The Nexmif syndrome

The Nexmif syndrome

What is it?

The Neurite EXtension and Migration Factor gene (NEXMIF – formerly known as KIAA2022, KIDLIA, XPN OR MRX-98) discovered in 2004 and clinically described between 2013 and 2016, is localized on the X chromosome at Xq13.2, with
little known biological function and encodes a deduced protein of 1516 amino acids.

The Nexmif knockdown leads to a marked impairment in neurite outgrowth, with a particular impact on dendrites and axons lenght.

The underlying mechanism is the probable loss of function ranging from a total loss in hemizygotic males to a partial loss, with variable protein expression decrease in females due to X chromosome (XCI) inactivation.

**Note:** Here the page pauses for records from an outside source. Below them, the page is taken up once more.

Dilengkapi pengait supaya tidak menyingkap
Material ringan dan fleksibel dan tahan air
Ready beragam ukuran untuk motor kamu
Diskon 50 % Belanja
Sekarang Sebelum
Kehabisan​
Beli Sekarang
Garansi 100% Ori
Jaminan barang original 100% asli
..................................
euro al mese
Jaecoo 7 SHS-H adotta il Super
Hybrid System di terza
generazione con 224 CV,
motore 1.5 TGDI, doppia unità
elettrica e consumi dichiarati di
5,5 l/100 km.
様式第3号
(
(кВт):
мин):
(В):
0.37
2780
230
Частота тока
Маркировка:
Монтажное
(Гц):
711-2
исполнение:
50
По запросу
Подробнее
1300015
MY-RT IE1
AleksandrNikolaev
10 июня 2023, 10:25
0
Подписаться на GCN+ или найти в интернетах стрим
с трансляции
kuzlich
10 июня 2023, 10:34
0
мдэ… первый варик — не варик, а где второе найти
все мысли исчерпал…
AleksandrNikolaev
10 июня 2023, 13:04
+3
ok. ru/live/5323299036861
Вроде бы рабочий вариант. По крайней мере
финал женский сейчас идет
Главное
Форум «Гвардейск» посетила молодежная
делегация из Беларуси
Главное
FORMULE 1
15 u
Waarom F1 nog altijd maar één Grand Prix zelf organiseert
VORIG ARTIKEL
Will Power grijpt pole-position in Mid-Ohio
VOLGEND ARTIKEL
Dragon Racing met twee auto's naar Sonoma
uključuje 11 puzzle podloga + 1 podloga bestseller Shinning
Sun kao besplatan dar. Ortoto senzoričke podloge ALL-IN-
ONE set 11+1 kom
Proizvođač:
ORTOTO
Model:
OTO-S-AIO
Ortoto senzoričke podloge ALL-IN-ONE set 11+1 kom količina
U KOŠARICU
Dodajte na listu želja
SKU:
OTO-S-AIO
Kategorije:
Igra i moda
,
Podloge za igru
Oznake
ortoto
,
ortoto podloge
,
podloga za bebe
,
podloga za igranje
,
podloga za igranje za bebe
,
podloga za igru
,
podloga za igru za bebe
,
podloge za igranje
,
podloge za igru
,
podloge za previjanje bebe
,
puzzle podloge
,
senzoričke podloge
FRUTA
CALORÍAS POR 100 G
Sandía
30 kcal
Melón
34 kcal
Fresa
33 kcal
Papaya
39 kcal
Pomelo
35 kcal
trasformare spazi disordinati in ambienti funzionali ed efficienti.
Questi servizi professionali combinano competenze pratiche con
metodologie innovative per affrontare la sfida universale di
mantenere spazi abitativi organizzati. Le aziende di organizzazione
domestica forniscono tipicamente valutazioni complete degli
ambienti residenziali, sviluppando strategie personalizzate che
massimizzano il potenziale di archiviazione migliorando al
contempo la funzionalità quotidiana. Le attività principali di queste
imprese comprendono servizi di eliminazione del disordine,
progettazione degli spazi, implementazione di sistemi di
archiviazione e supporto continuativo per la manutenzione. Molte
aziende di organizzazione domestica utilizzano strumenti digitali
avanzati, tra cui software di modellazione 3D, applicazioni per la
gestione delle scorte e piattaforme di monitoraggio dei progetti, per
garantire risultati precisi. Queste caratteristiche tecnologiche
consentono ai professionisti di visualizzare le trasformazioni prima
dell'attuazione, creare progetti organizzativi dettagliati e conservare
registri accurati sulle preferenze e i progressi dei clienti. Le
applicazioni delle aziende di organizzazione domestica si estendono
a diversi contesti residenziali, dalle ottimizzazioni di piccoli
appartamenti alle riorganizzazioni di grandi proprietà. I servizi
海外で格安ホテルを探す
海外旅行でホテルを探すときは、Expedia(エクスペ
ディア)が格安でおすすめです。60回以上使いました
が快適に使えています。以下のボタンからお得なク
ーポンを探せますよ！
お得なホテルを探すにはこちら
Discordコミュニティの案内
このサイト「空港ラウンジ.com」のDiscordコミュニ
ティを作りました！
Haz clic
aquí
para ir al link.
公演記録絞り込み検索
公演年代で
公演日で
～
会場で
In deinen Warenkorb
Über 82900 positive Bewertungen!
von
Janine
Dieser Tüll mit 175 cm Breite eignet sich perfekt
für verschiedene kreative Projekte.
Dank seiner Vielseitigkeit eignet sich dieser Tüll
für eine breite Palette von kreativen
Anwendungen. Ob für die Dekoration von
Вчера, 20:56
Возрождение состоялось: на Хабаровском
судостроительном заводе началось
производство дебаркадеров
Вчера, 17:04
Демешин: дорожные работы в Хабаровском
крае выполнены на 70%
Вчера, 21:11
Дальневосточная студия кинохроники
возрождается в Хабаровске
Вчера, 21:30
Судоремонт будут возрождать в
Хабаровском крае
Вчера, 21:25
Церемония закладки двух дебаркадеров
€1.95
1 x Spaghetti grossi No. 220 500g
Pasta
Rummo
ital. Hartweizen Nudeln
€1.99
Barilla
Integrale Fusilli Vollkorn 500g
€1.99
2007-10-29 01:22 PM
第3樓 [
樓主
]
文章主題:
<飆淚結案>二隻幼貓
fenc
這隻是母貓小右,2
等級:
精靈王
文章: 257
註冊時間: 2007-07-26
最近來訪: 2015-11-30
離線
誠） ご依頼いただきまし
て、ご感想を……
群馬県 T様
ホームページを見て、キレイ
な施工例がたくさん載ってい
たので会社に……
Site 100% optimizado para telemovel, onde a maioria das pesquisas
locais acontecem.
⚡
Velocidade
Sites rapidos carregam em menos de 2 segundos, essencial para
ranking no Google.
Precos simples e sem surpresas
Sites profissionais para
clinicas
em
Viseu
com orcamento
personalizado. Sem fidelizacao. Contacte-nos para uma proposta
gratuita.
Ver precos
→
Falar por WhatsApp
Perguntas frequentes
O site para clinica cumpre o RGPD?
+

The protein product of this gene is thought to play an important role in early brain development, neuronal morphogenesis, migration and synapse formation.

Nexmif mRNA expression has been shown to begin as early as the fetal period, increase during development and continue to a lower level in adulthood, showing particularly strong expression in the cortex, hippocampus, cerebellum and olfactory bulb.

Symptoms of this mutation mainly concern intellectual disability and developmental delay starting from walking and talking.

In females, a severe drug-resistant epilepsy is often present. Behavioral disorders at various levels are reported very commonly, including hyperactivity and autism spectrum. Other comorbidities also occur such as infantile hypotonia, ataxia, gastroesophageal reflux, drooling, spasticity, lack of sphincter control, microcephaly and strabismus.

Mutations in the Nexmif gene should be suspected in all cases of X-linked intellectual disability in males or even in cases of refractory epilepsy in females.